Montag, 20. Juni 2011
TV-Tipp: ZDFzoom - Das Recht des Stärkeren
Die Zeiten sind härter geworden für Arbeitnehmer in Deutschland.
Menschen, die ins Berufsleben einsteigen, erhalten häufig nur befristete Verträge. Die Zahl der "working poor", derer, die trotz Vollzeitarbeit Hartz IV beantragen müssen, steigt. In dem Film "Das Recht des Stärkeren", der am Mittwoch, 22. Juni 2011, 22.45 Uhr, in der Reihe "ZDFzoom" zu sehen ist, nehmen Günter Wallraff und Pagonis Pagonakis dubiose Kooperationen zwischen Arbeitgebern und unseriösen Anwaltskanzleien unter die Lupe.

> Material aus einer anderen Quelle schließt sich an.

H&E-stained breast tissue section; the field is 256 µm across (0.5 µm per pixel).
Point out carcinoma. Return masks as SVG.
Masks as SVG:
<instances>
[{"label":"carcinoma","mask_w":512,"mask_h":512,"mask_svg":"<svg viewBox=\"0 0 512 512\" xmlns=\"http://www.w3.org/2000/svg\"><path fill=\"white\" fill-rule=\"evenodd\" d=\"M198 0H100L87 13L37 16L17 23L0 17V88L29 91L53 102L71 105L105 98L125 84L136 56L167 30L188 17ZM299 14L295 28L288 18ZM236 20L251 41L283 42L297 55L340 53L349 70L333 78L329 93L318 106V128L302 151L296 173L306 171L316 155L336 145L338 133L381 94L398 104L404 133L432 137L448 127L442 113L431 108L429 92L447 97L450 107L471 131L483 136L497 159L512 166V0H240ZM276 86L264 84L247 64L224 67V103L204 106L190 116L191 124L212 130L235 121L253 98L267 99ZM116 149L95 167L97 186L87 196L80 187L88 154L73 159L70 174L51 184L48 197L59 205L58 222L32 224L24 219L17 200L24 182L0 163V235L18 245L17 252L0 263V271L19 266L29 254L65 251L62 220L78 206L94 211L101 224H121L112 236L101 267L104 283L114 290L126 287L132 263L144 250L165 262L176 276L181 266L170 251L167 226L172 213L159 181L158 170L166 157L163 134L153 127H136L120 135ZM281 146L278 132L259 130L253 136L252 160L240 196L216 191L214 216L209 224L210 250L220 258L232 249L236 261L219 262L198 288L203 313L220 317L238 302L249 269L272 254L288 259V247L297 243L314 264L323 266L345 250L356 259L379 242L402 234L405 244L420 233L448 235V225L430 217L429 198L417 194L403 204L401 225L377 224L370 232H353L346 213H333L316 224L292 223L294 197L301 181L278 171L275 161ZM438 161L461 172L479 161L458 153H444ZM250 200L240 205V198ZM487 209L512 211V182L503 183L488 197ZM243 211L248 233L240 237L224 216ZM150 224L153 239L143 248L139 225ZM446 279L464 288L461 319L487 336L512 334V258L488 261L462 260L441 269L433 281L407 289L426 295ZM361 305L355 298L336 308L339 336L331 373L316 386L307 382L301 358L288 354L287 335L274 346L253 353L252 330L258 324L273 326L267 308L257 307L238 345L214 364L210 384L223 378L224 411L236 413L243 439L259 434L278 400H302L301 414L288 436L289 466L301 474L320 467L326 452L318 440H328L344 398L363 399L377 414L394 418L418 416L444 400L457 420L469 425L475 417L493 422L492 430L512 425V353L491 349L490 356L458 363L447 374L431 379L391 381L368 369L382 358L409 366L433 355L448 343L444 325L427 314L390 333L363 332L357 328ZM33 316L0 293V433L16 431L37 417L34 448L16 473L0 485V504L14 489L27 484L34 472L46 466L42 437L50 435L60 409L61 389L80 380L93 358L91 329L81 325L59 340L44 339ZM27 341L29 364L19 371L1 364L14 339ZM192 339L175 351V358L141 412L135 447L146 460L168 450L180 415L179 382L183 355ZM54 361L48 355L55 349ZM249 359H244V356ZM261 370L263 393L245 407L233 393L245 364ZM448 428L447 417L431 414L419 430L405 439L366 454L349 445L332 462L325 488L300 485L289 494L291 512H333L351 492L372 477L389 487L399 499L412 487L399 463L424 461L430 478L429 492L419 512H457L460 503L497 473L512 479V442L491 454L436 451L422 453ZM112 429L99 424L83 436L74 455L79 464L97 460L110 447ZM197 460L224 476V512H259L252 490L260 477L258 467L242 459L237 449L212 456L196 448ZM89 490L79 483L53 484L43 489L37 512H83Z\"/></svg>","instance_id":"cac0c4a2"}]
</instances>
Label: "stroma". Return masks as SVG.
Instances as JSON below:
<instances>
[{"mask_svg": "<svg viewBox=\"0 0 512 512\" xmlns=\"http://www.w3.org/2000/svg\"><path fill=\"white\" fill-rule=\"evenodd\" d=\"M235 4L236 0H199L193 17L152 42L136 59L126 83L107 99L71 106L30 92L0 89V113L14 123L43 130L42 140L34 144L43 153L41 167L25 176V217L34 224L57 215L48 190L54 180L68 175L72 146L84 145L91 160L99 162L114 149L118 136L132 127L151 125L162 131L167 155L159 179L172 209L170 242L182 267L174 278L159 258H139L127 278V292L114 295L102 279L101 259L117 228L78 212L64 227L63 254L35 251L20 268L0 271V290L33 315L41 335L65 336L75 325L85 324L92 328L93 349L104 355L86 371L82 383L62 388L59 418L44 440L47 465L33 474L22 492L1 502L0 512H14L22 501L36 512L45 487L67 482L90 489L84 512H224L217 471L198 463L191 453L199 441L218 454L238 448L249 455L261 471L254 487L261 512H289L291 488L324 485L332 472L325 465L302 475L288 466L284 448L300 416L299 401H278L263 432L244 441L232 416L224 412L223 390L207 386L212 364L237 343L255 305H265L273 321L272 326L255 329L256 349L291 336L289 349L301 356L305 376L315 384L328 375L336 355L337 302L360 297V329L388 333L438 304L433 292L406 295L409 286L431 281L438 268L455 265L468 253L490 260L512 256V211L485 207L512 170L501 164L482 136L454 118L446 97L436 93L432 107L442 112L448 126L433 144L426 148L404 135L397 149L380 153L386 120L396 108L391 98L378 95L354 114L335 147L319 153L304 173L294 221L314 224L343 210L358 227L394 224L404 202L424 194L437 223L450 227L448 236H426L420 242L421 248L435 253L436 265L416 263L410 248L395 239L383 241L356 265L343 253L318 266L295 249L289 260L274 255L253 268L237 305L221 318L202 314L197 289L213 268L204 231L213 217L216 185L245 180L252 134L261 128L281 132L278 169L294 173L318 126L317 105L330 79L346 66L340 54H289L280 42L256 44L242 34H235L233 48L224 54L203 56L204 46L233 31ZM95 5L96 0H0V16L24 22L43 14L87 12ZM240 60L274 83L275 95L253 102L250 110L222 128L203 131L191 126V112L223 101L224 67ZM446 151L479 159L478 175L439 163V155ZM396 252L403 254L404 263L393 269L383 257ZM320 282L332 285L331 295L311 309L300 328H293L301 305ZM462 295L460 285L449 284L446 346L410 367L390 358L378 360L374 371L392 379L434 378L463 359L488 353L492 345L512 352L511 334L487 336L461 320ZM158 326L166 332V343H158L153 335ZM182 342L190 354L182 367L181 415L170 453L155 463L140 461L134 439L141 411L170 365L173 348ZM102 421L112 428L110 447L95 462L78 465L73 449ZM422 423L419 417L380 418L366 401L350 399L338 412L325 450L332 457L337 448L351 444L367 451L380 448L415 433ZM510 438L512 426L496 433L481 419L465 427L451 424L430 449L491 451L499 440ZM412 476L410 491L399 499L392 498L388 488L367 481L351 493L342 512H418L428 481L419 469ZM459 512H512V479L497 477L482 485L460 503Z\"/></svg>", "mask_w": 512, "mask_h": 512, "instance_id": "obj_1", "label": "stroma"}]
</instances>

Unter Einsatz einer versteckten Kamera ist es den Autoren gelungen, bei Seminaren zu drehen, in denen Arbeitgeber lernen, wie man "Unkündbare" los wird und wie man Arbeitnehmern Fallen stellt, um ihren Ruf zu schädigen. Die Betroffenen leiden oft noch jahrelang seelisch und körperlich an den Folgen dieses Vorgehens.
Günter Wallraff sucht Arbeitnehmer und Betriebsräte auf, die Opfer dieser bestürzenden Methoden geworden sind, spricht mit Arbeitsrechtlern, Betriebsseelsorgern und Mobbing-Experten. Er konfrontiert Rechtsanwaltskammern und versucht zu ergründen, warum niemand diesen Anwälten Einhalt gebieten kann oder will.
(Quelle ZDF Pressemitteilung)
Samstag, 11. Juni 2011
MitarbeiterInnen-Durchsuchung bei WELTBILD: erlaubt oder verboten?
Nachdem es zu unserem Artikel über die Betriebsversammlung zum Thema Taschenkontrolle so viele Diskussionsbeiträge gab, wollen wir den Sachverhalt hier nochmals darstellen: Was ist erlaubt, was ist verboten, und wie wird das im Betrieb geregelt?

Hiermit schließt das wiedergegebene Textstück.